What is being asked -
Would you reproduce the entries exactly, including every line?
====== Records for processing
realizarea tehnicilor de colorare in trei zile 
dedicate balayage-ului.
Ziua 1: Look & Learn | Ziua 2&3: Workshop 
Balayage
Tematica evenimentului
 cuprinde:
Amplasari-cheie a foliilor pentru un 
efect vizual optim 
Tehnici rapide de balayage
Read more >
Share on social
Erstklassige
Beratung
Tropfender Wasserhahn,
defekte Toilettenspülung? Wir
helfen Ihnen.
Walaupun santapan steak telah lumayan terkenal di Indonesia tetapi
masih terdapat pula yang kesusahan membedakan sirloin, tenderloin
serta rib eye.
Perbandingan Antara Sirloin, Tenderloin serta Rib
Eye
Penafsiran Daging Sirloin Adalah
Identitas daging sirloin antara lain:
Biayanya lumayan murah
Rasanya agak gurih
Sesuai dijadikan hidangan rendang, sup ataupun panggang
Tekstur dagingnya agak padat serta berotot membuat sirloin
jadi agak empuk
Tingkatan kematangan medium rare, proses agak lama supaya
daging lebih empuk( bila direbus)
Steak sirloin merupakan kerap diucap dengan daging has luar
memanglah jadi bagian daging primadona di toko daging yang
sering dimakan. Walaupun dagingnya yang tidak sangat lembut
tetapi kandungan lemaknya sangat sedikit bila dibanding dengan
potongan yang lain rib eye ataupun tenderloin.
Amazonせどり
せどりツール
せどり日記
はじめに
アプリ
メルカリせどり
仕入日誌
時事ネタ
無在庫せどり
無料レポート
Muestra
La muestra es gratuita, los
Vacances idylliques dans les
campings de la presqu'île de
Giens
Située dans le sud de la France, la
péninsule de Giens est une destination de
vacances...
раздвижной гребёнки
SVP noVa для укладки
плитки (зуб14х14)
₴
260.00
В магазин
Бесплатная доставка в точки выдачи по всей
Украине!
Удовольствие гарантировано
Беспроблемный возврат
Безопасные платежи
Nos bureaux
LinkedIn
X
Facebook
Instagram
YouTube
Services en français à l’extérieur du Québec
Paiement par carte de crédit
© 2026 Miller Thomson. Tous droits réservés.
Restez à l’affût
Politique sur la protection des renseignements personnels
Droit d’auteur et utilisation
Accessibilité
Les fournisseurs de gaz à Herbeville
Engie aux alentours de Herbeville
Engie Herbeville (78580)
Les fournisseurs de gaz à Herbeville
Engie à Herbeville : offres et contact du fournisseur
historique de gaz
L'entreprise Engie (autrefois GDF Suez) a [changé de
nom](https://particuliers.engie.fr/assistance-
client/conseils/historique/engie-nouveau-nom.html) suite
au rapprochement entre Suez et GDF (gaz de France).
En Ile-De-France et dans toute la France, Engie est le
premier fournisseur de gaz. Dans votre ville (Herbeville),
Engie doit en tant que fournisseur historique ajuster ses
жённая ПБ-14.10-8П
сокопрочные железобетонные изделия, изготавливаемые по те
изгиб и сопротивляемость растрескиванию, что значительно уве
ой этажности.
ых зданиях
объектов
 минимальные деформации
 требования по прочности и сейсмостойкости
============
Solution to this task -
realizarea tehnicilor de colorare in trei zile 
dedicate balayage-ului.
Ziua 1: Look & Learn | Ziua 2&3: Workshop 
Balayage
Tematica evenimentului
 cuprinde:
Amplasari-cheie a foliilor pentru un 
efect vizual optim 
Tehnici rapide de balayage
Read more >
Share on social
Erstklassige
Beratung
Tropfender Wasserhahn,
defekte Toilettenspülung? Wir
helfen Ihnen.
Walaupun santapan steak telah lumayan terkenal di Indonesia tetapi
masih terdapat pula yang kesusahan membedakan sirloin, tenderloin
serta rib eye.
Perbandingan Antara Sirloin, Tenderloin serta Rib
Eye
Penafsiran Daging Sirloin Adalah
Identitas daging sirloin antara lain:
Biayanya lumayan murah
Rasanya agak gurih
Sesuai dijadikan hidangan rendang, sup ataupun panggang
Tekstur dagingnya agak padat serta berotot membuat sirloin
jadi agak empuk
Tingkatan kematangan medium rare, proses agak lama supaya
daging lebih empuk( bila direbus)
Steak sirloin merupakan kerap diucap dengan daging has luar
memanglah jadi bagian daging primadona di toko daging yang
sering dimakan. Walaupun dagingnya yang tidak sangat lembut
tetapi kandungan lemaknya sangat sedikit bila dibanding dengan
potongan yang lain rib eye ataupun tenderloin.
Amazonせどり
せどりツール
せどり日記
はじめに
アプリ
メルカリせどり
仕入日誌
時事ネタ
無在庫せどり
無料レポート
Muestra
La muestra es gratuita, los
Vacances idylliques dans les
campings de la presqu'île de
Giens
Située dans le sud de la France, la
péninsule de Giens est une destination de
vacances...
раздвижной гребёнки
SVP noVa для укладки
плитки (зуб14х14)
₴
260.00
В магазин
Бесплатная доставка в точки выдачи по всей
Украине!
Удовольствие гарантировано
Беспроблемный возврат
Безопасные платежи
Nos bureaux
LinkedIn
X
Facebook
Instagram
YouTube
Services en français à l’extérieur du Québec
Paiement par carte de crédit
© 2026 Miller Thomson. Tous droits réservés.
Restez à l’affût
Politique sur la protection des renseignements personnels
Droit d’auteur et utilisation
Accessibilité
Les fournisseurs de gaz à Herbeville
Engie aux alentours de Herbeville
Engie Herbeville (78580)
Les fournisseurs de gaz à Herbeville
Engie à Herbeville : offres et contact du fournisseur
historique de gaz
L'entreprise Engie (autrefois GDF Suez) a [changé de
nom](https://particuliers.engie.fr/assistance-
client/conseils/historique/engie-nouveau-nom.html) suite
au rapprochement entre Suez et GDF (gaz de France).
En Ile-De-France et dans toute la France, Engie est le
premier fournisseur de gaz. Dans votre ville (Herbeville),
Engie doit en tant que fournisseur historique ajuster ses
жённая ПБ-14.10-8П
сокопрочные железобетонные изделия, изготавливаемые по те
изгиб и сопротивляемость растрескиванию, что значительно уве
ой этажности.
ых зданиях
объектов
 минимальные деформации
 требования по прочности и сейсмостойкости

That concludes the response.